Jerome Kelly
30 janv. 2025
Jour de match
Le 13 décembre dernier, l’équipe travaillant sur une application mobile à grand déploiement s’est réunie dans nos bureaux de Montréal pour gérer une terrible catastrophe (fictive, heureusement). Voici le scénario :
Dans 5 heures, notre client s’apprête à lancer sa plus grande campagne marketing de la décennie, rien de moins! Comble du malheur, les services d’AWS sont hors d’usage dans tout le Canada. Après avoir réalisé une EFVP d’urgence (on respecte toujours la loi 25 ), la décision est prise de migrer toute l’infrastructure vers les États-Unis.
Bien que cette mise en scène ait peu de sens, l’exercice, lui, est extrêmement pertinent. En effet, ce type de simulation est de plus en plus courant dans l’industrie. Dans le reste de cet article, nous aborderons les différents bénéfices et partagerons quelques trucs et conseils pour en tirer pleinement profit!
Bien choisir ça catastrophe
Chaque système est unique, et le scénario choisi doit être adapté à ses particularités. Un scénario trop difficile risque d’être démotivant, tandis qu’un scénario trop simple apportera peu de valeur ajoutée. Outre le niveau de maturité technologique du projet, un critère essentiel dans le choix de la catastrophe est la composition de l’équipe. En effet, si les créateurs du système ne font plus partie de l’équipe, il est souvent nécessaire d’ajuster la difficulté du scénario à la baisse.
Il est important de garder à l’esprit que l’objectif principal est de mettre en lumière les zones d’ombre du projet.
Prendre des notes
De nombreuses entreprises disposent de politiques de reprise après sinistre qui n’ont jamais été testées. Le jour de match représente une opportunité idéale pour les mettre à l’épreuve. Pendant toute la durée de l’exercice, il est essentiel de noter les irritants et les correctifs nécessaires. L’objectif de l’exercice n’est pas de résoudre tous les problèmes immédiatement, mais plutôt de les identifier, de les documenter et de les corriger par la suite.
Enfin, la prise de notes n’a de valeur que si elle mène à des actions concrètes. Il est donc crucial de planifier un post-mortem dans les jours suivants afin d’analyser, à tête reposée, les résultats de la simulation. Idéalement, des actions tangibles liées au projet et aux politiques afférentes devraient être intégrées dans le prochain sprint.
Balancer vitesse et apprentissage
Même si le scénario comporte une contrainte temporelle, il est important de tout de même accorder du temps à l’apprentissage. En effet, pour plusieurs membres de l’équipe, ce type d’exercice constitue une occasion unique de découvrir comment certaines composantes du système fonctionnent ou même de se familiariser avec des concepts moins courants dans le quotidien d’un développeur. Par exemple, lors de notre dernier exercice, un membre de l’équipe a eu l’opportunité de comprendre le processus complet de configuration des enregistrements DNS.

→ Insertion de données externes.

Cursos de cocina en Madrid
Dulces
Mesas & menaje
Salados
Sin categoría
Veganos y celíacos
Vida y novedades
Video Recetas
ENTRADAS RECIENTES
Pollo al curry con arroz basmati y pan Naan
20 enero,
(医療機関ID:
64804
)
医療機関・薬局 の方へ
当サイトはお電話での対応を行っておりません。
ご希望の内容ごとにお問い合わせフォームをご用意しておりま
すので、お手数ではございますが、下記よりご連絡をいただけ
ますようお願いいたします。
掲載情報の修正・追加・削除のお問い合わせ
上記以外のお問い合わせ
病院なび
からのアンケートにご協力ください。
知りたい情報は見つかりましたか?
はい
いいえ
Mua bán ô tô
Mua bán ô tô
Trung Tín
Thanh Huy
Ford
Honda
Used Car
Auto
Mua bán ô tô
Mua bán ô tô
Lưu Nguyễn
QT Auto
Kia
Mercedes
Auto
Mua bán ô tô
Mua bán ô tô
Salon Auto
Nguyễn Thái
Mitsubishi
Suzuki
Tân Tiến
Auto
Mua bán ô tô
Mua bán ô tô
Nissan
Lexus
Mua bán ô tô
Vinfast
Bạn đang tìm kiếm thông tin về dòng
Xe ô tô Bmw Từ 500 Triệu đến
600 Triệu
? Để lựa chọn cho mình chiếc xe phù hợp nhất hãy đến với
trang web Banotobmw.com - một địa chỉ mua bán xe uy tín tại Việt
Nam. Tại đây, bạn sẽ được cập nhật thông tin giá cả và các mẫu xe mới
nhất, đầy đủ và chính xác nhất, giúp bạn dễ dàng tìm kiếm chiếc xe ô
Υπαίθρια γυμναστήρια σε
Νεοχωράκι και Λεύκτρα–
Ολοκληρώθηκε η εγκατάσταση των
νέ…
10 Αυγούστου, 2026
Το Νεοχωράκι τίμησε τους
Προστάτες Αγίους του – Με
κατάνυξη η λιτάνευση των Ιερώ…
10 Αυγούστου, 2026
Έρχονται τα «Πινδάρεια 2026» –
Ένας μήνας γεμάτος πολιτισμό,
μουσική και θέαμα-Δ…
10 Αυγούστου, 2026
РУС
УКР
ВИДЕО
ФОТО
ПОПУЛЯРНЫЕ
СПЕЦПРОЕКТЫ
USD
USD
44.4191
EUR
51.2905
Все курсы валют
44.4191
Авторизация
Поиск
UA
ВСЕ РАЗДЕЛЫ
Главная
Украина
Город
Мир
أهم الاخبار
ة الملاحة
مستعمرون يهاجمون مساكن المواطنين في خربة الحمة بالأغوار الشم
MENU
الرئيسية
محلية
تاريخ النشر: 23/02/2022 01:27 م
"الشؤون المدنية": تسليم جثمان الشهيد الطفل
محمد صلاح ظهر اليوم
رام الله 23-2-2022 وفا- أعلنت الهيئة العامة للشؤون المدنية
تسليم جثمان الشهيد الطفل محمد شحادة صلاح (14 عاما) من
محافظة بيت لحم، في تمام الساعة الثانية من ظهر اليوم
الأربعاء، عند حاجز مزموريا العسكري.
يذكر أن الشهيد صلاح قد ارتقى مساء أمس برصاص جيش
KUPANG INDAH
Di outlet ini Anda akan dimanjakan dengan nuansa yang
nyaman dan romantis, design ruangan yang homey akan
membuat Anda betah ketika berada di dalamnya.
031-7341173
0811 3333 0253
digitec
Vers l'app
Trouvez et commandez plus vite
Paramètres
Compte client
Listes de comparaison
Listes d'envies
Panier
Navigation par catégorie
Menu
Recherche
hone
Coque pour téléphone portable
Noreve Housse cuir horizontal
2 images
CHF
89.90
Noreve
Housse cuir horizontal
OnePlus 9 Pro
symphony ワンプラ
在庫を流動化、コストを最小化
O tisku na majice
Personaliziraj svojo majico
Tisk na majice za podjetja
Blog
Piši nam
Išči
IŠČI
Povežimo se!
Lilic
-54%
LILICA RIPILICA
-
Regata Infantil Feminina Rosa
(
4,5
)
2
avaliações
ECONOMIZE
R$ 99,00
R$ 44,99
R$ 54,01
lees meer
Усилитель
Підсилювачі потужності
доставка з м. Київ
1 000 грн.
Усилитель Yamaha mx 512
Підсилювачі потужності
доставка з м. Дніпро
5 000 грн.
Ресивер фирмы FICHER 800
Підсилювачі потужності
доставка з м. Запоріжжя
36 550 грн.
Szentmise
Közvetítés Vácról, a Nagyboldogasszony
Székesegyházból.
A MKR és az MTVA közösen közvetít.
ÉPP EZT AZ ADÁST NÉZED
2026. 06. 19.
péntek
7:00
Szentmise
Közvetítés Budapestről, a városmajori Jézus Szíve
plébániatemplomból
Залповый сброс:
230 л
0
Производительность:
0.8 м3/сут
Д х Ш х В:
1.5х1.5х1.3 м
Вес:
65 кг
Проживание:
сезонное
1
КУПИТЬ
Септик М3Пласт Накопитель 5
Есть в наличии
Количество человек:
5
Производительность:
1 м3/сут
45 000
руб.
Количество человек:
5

Un peu de modération peut s’avérer pertinente dans le cas où quelqu’un, trop compétitif, prioriserait uniquement la rapidité d’exécution. À l’inverse, ajouter une certaine pression peut être bénéfique si l’équipe ne prend pas l’exercice suffisamment au sérieux. L’un des objectifs principaux reste de tester la résilience de l’équipe en cas de situation difficile.
Conclusion
Pour un coût relativement faible, les exercices de reprise après sinistre sont un outil extrêmement précieux pour toute organisation qui valorise l’excellence opérationnelle. Ils permettent de tester la résilience de l’équipe en situation de stress, de découvrir et corriger les zones d’ombre dans le projet ainsi que dans les politiques internes, et de préserver le savoir qui, autrement, s’éroderait avec le temps. Pour ces raisons, nous avons décidé de les inclure comme option dans le plan de maintenance que nous offrons à nos clients.
Et pour ceux que cela intéresse, l’équipe a réussi à recréer l’environnement en 3 heures et 41 minutes, ce qui (sauf en cas d’une autre catastrophe cette année ) nous maintient conformes à notre SLO de 99,95 %. Ce résultat est rendu possible grâce à l’utilisation de technologies modernes telles qu’ECS/Fargate et CloudFormation, ainsi qu’à une stratégie de sauvegarde rigoureuse pour la base de données.
L’exercice n’en était pas moins très pertinent ! Nous avons identifié des fonctions Lambda mal documentées, une file SQS obsolète, ainsi que de nombreuses autres opportunités d’amélioration, qui seront mises en œuvre au cours des prochaines semaines.